The phase camera data for an aligned phase camera confirms that most of the power on B1p in LN2 is due to the carrier.
Figure 1 shows data from phase camera power of sidebands and carrier and the total of all curves shown. Highlighted is time in single bounce when almost all the power is in the carrier light and in LN2 where most of the power (~80%) is in carrier light. Which is compatiable with the OMC scan measurements that 10% of the power is in the 56MHz TEM00 modes, with a few more percent in sideband higher order modes.
Figure 2 shows the ratio between the PC carrier and total, making it clearer that it is 80% of the power.
In April/May 2025 the EDB OMC was installed, this has misaligned the phase camera as reported previously. It was realigned during that break, but the alignment drifted away again over a month following the break.
Figure 3 shows data in July 2025, with the PC misaligned, and the interferometer in LN2 around 18:00 UTC. Note that the vertical scale is the same as in figure 1, highlighting there is 5 times less power on the phase camera than there used to be.
Figure 4 zooms the horizontal axis, about 65% of the power detected by the phase camera is in the carrier light in LN2. However, given that the phase camera is strongly misaligned this data may be misleading, as most of the light is likely actually not reaching the phase camera.

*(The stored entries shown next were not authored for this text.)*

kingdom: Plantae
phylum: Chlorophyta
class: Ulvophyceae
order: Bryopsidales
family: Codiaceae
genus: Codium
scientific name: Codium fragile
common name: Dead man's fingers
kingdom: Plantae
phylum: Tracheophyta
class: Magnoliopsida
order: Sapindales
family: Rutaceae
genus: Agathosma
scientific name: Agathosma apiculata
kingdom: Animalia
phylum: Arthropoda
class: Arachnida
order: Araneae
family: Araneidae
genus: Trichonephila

Figure 5. Coming back to the 2024 data that should be reliable, the power on B1p in LN2 is ~275mW. With 80% of carrier light that corresponds to 220mW. The contrast defect of CD = 2 * B1p / P_PRC = 2*220e-3/17/39 = 660ppm. In LN3 the power on B1p is 150mW, with 60% of it in carrier light, so 90mW of carrier light, and a contrast defect of 2*90e-3/17/39 = 270ppm, which is within the error bars of the 286+/-24ppm reported in the O4 optical characterization paper (VIR-0710B-24).